Наташа начала говорить, но сидевшая напротив женщина остановила её:

— Так. И что вы хотите?

— Чтобы вы меня поняли. Но я рассказываю, наверное, слишком подробно.

— Я знаю об этом, слышала. Во время обхода мне говорила то же самое ваша мама. Я предлагала ей продолжить лечение в кардиологии, но она отказалась, сказала, что чувствует себя хорошо и здорова.

Женщина явно не была настроена признать факт, который пыталась донести до неё посетительница. Частично эту информацию она уже получила от своих работников, которым принято больше доверять, чем другим, случайным, людям. К тому же, признать подобное не позволяла «честь мундира» и беспокойство за статус руководителя, который несёт ответственность не только за собственные действия, и Наташа могла это понять.

Женщина-руководитель долго и вежливо объясняла ей, какие галлюцинации бывают у больных, выходящих из комы, и как трудно доказать, что человека ударили, если нет видимых следов.

— Один старик, когда очнулся, даже сказал, что его здесь пытали, как в гестапо, маску на лицо надевали…

Она говорила осторожно, в общих чертах, словно речь шла об абстрактных ситуациях, а не о конкретных людях.

— Но в коме моя мама была совсем недолго, — прервала её Наташа. — Мы приехали к ней на такси сразу же, как только она смогла снять трубку, и «скорая помощь» быстро доставила её в больницу.

— A y вас были ключи от её квартиры?

— Да, у меня есть ключи. A следы от пощечин могут и не остаться, это же зависит от силы удара и физических особенностей.

Наташа понимала, что происходит естественная реакция самозащиты, и суть сказанного ею не доходит до сознания этой женщины, изначально настроенной все опровергнуть.

— У вас родители есть? — спросила Наташа после непродолжительной паузы.

— Нет, к сожалению. Мои родители умерли.

— Извините, — произнесла она. — Но у других они есть. Прошу понять, для чего я к вам пришла. Не для того, чтобы кому-то отомстить. Мне проще было бы направить письменную жалобу и дождаться официального ответа. Но я не хочу, чтобы кто-то ещё оказался на месте моей мамы. На это место можем попасть и мы с вами, любой из нас.

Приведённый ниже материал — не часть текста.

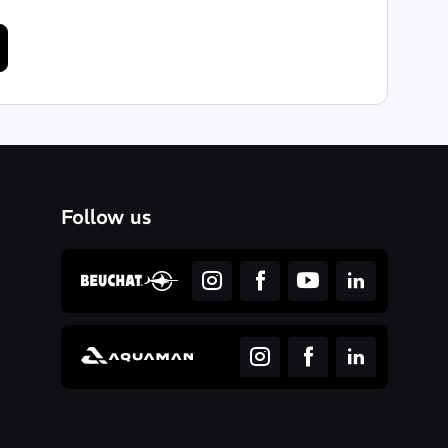
Follow us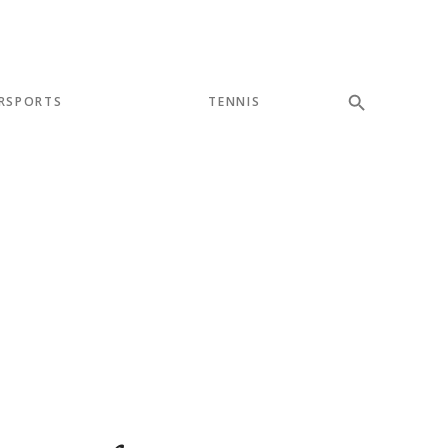
RSPORTS
TENNIS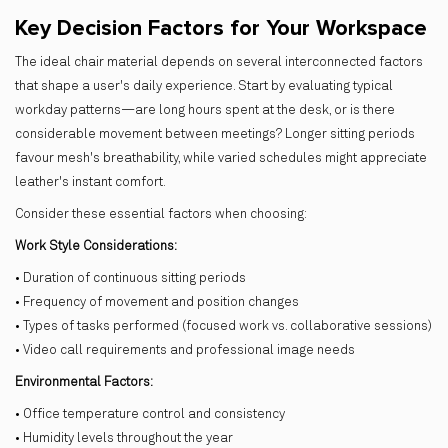
Key Decision Factors for Your Workspace
The ideal chair material depends on several interconnected factors
that shape a user's daily experience. Start by evaluating typical
workday patterns—are long hours spent at the desk, or is there
considerable movement between meetings? Longer sitting periods
favour mesh's breathability, while varied schedules might appreciate
leather's instant comfort.
Consider these essential factors when choosing:
Work Style Considerations:
• Duration of continuous sitting periods
• Frequency of movement and position changes
• Types of tasks performed (focused work vs. collaborative sessions)
• Video call requirements and professional image needs
Environmental Factors:
• Office temperature control and consistency
• Humidity levels throughout the year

Женщина задумалась, и Наташе показалось, что в её глазах промелькнуло что-то похожее на понимание, а жёсткая стена отчуждённости стала отодвигаться в сторону.

— Беда в том, — вздохнула она, — что выбирать не приходится. Очереди из медсестер к нам не стоят, и конкурса нет. Сегодня я её уволю, а завтра в другую больницу примут. Специалистов не хватает. Работа не из приятных, но, конечно же, раз уж она пришла сюда, это не даёт ей права бить людей. Это тоже, если бы она в ЖЭС пришла, а её там — по лицу. Я, конечно, разберусь, и мы накажем её и врача.

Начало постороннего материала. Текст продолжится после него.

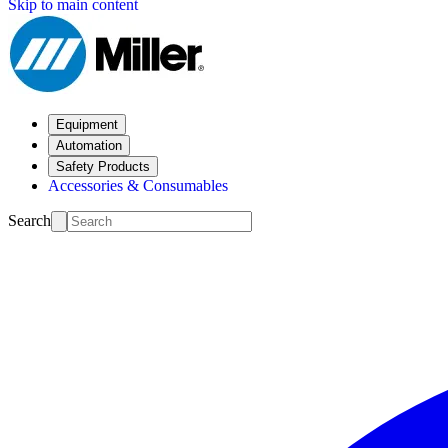
Skip to main content
Equipment
Automation
Safety Products
Accessories & Consumables
Search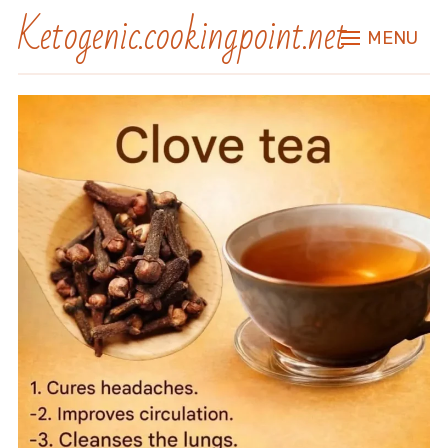
Ketogenic.cookingpoint.net
MENU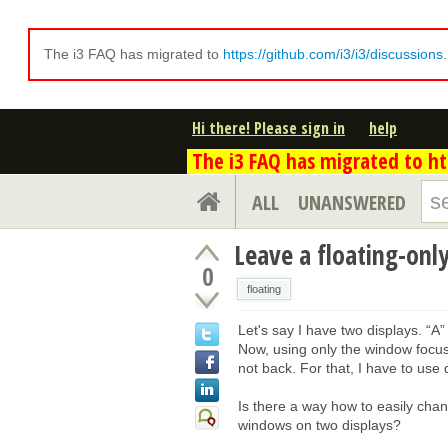
The i3 FAQ has migrated to
https://github.com/i3/i3/discussions
Hi there! Please sign in
help
The i3 FAQ has migrated to htt
ALL
UNANSWERED
Leave a floating-onl
0
floating
Let's say I have two displays. “A”
Now, using only the window focus
not back. For that, I have to use
Is there a way how to easily cha
windows on two displays?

— A врача зачем? Наоборот, я должна быть благодарна ей за то, что в короткое время поставили мою маму на ноги.

— Она дежурила в ту смену.

— И из этого следует, чтобы не пострадал невиновный, я должна простить виновного?

— Знаете, молодых нужно учить. Из них со временем получаются неплохие специалисты. Тем более, где взять других? Я вам обещаю, что этот случай не останется без внимания. С врачом я поговорю, а медсестра будет наказана, и в дальнейшем мы за ней понаблюдаем.

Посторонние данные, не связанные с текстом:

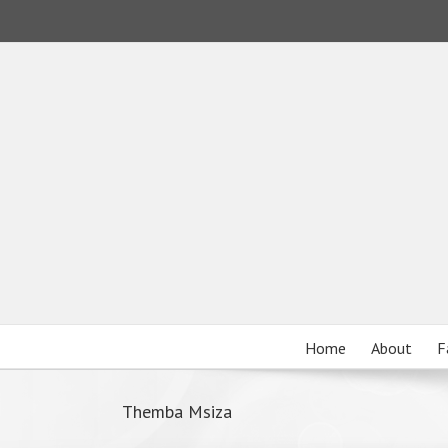
Home
About
F
Themba Msiza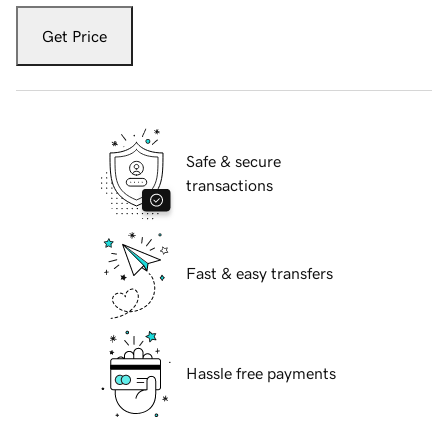
Get Price
Safe & secure
transactions
Fast & easy transfers
Hassle free payments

— Спасибо, что вы меня правильно поняли, — ответила Наташа, направляясь к выходу.

— Спасибо, что зашли.

Как только Наташа закрыла за собой дверь, в кабинете раздался телефонный звонок, голос зам. главврача заставил её остановиться.

— Больные поступали?

— Двое тяжёлых. Заступила другая смена. Нам передали, что вы вызывали нас. Можно зайти?

— Нет. Уже не нужно. Вопрос закрыт.

Сомнение холодной змейкой вползало в душу. Это был возможный финал их разговора, о котором Наташа уже никогда не узнает. Её визит оказался бессмысленным, она никого не защитила. «Люди больше нуждаются в реанимации душевных недугов, чем физических, — подумала она, отходя от кабинета, — и ещё неизвестно, какой из них страшнее».

— Галина Сергеевна, вызывали?

— Заходите.

Дежурный врач и четыре медсестры вошли в кабинет заместителя главврача. Окинув их строгим взглядом, женщина сказала:

— У вас родители, бабушки, дедушки есть?..

Это был второй возможный финал их разговора, о котором Наташа тоже никогда не узнает, но в который хотелось верить, как в то, что важнейшие проблемы решает не столько жёсткость законов, сколько понимание, — человеческое.